[Stored items]
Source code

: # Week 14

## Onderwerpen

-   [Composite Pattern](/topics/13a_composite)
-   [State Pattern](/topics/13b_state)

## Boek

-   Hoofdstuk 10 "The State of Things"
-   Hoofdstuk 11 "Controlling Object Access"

*TASK TO COMPLETE:* Copy every line in the records above that contains the string "topics".

*RESULT:*
-   [Composite Pattern](/topics/13a_composite)
-   [State Pattern](/topics/13b_state)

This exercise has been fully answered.